Apocalypse 3
by Larry Wall
|
Pages: 1, 2, 3, 4, 5, 6
Editor's Note: this Apocalypse is out of date and remains here for historic reasons. See Synopsis 03 for the latest information.
RFC 285: Lazy Input / Context-sensitive Input
Solving this with want() is the wrong approach, but I think the
basic idea is sound because it's what people expect. And the want()
should in fact be unnecessary. Essentially, if the right side of a
list assignment produces a lazy list, and the left side requests a
finite number of elements, the list generator will only produce enough
to satisy the demand. It doesn't need to know how many in advance.
It just produces another scalar value when requested. The generator
doesn't have to be smart about its context. The motto of a lazy list
generator should be, ``Ours is not to question why, ours is but to do
(the next one) or die.''
It will be tricky to make this one work right:
($first, @rest) = 1 .. Inf;
RFC 082: Arrays: Apply operators element-wise in a list context
APL, here we come... :-)
This is by far the most difficult of these RFCs to decide, so I'm going to be doing a lot of thinking out loud here. This is research--or at least, a search. Please bear with me.
|
Related Reading
Programming Perl, 3rd Edition |
I expect that there are two classes of Perl programmers--those that would find these ``hyper'' operators natural, and those that wouldn't. Turning this feature on by default would cause a lot of heartburn for people who (from Perl 5 experience) expect arrays to always return their length under scalar operators even in list context. It can reasonably be argued that we need to make the scalar operators default, but make it easy to turn on hyper operators within a lexical scope. In any event, both sets of operators need to be visible from anywhere--we're just arguing over who gets the short, traditional names. All operators will presumably have longer names for use as function calls anyway. Instead of just naming an operator with long names like:
operator:+
operator:/
the longer names could distinguish ``hyperness'' like this:
@a scalar:+ @b
@a list:/ @b
That implies they could also be called like this:
scalar:+(@a, @b)
list:/(@a, @b)
We might find some short prefix character stands in for
``list'' or ``scalar''. The obvious candidates are @ and $:
@a $+ @b
@a @/ @b
Unfortunately, in this case, ``obvious'' is synonymous with ``wrong''. These operators would be completely confusing from a visual point of view. If the main psychological point of putting noun markers on the nouns is so that they stand out from the verbs, then you don't want to put the same markers on the verbs. It would be like the Germans starting to capitalize all their words instead of just their nouns.

* What this task involves *
Write the next part of the Perl hyper-operator discussion above, picking up right after its final sentence.

[Collection entries]
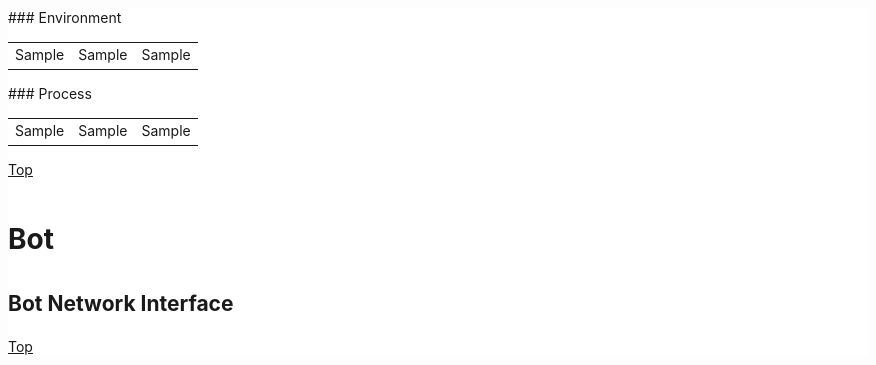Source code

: </table>
### Environment
<table>
 <tr>
  <td>
   Sample
  </td>
  <td>
   Sample
  </td>
  <td>
   Sample
  </td>
 </tr>
</table>
### Process
<table>
 <tr>
  <td>
   Sample
  </td>
  <td>
   Sample
  </td>
  <td>
   Sample
  </td>
 </tr>
</table>

[Top](#contents)

# Bot

## Bot Network Interface

[Top](#contents)
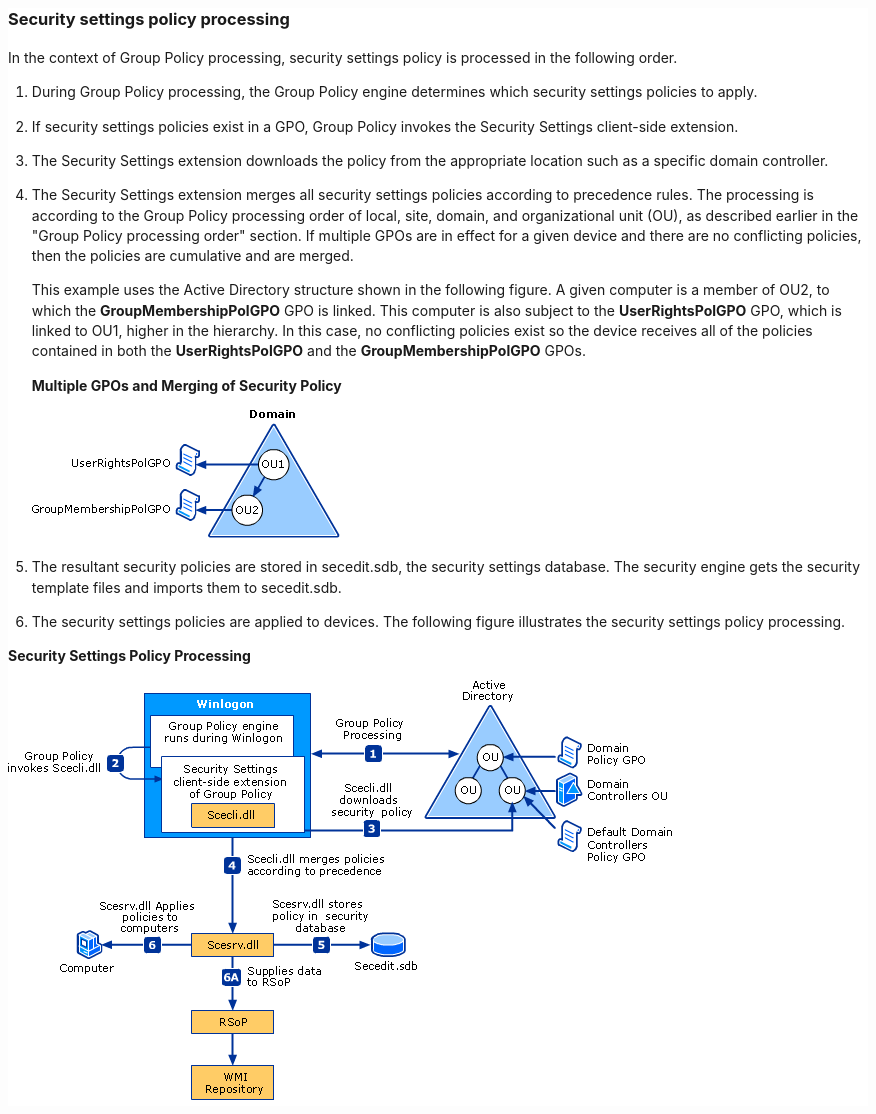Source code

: ### <a href="" id="bkmk-secpolprocessing"></a>Security settings policy processing

In the context of Group Policy processing, security settings policy is processed in the following order.

1. During Group Policy processing, the Group Policy engine determines which security settings policies to apply.
1. If security settings policies exist in a GPO, Group Policy invokes the Security Settings client-side extension.
1. The Security Settings extension downloads the policy from the appropriate location such as a specific domain controller.
1. The Security Settings extension merges all security settings policies according to precedence rules. The processing is according to the Group Policy processing order of local, site, domain, and organizational unit (OU), as described earlier in the "Group Policy processing order" section. If multiple GPOs are in effect for a given device and there are no conflicting policies, then the policies are cumulative and are merged.

   This example uses the Active Directory structure shown in the following figure. A given computer is a member of OU2, to which the **GroupMembershipPolGPO** GPO is linked. This computer is also subject to the **UserRightsPolGPO** GPO, which is linked to OU1, higher in the hierarchy. In this case, no conflicting policies exist so the device receives all of the policies contained in both the **UserRightsPolGPO** and the **GroupMembershipPolGPO** GPOs.

   **Multiple GPOs and Merging of Security Policy**

   ![multiple gpos and merging of security policy.](images/secpol-multigpomerge.gif)

1. The resultant security policies are stored in secedit.sdb, the security settings database. The security engine gets the security template files and imports them to secedit.sdb.
1. The security settings policies are applied to devices.
The following figure illustrates the security settings policy processing.

**Security Settings Policy Processing**

![process and interactions of security policy settings.](images/secpol-processes.gif)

* Output *
Instead, we could borrow a singular/plural memelet from shell
globbing, where * means multiple characters, and ? means one
character:
@a ?+ @b
@a */ @b
But that has a bad ambiguity. How do you tell whether **
is an exponentiation or a list multiplication? So if we went that
route, we'd probably have to say:
@a ?:+ @b
@a *:/ @b
Or some such. But if we're going that far in the direction of gobbledygook, perhaps there are prefix characters that wouldn't be so ambiguous. The colon and the dot also have a visual singular/plural value:
@a .+ @b
@a :/ @b
We're already changing the old meaning of dot (and I'm planning to
rescue colon from the ?: operator), so perhaps that could be made
to work. You could almost think of dot and colon as complementary
method calls, where you could say:
$len = @a.length; # length as a scalar operator
@len = @a:length; # length as a list operator
But that would interfere with other desirable uses of colon. Plus, it's actually going to be confusing to think of these as singular and plural operators because, while we're specifying that we want a ``plural'' operator, we're not specifying how to treat the plurality. Consider this:
@len = list:length(@a);
Anyone would naively think that returns the length of the list, not the length of each element of the list. To make it work in English, we'd actually have to say something like this:
@len = each:length(@a);
$len = the:length(@a);
That would be equivalent to the method calls:
@len = @a.each:length;
$len = @a.the:length;
But does this really mean that there are two array methods with those
weird names? I don't think so. We've reached a result here that is
spectacularly close to a reductio ad absurdum. It seems to me that
the whole point of this RFC is that the ``eachness'' is most simply
specified by the list context, together with the knowledge that
length() is a function/method that maps one scalar value to
another. The distribution of that function over an array value is not
something the scalar function should be concerned with, except insofar
as it must make sure its type signature is correct.
And there's the rub. We're really talking about enforced strong typing for this to work right. When we say:
@foo = @bar.mumble
How do we know whether mumble has the type signature that magically
enables iteration over @bar? That definition is off in some other
file that we may not have memorized quite yet. We need some
more explicit syntax that says that auto-interation is expected, regardless
of whether the definition of the operator is well specified. Magical
auto-iteration is not going to work well in a language with optional
typing.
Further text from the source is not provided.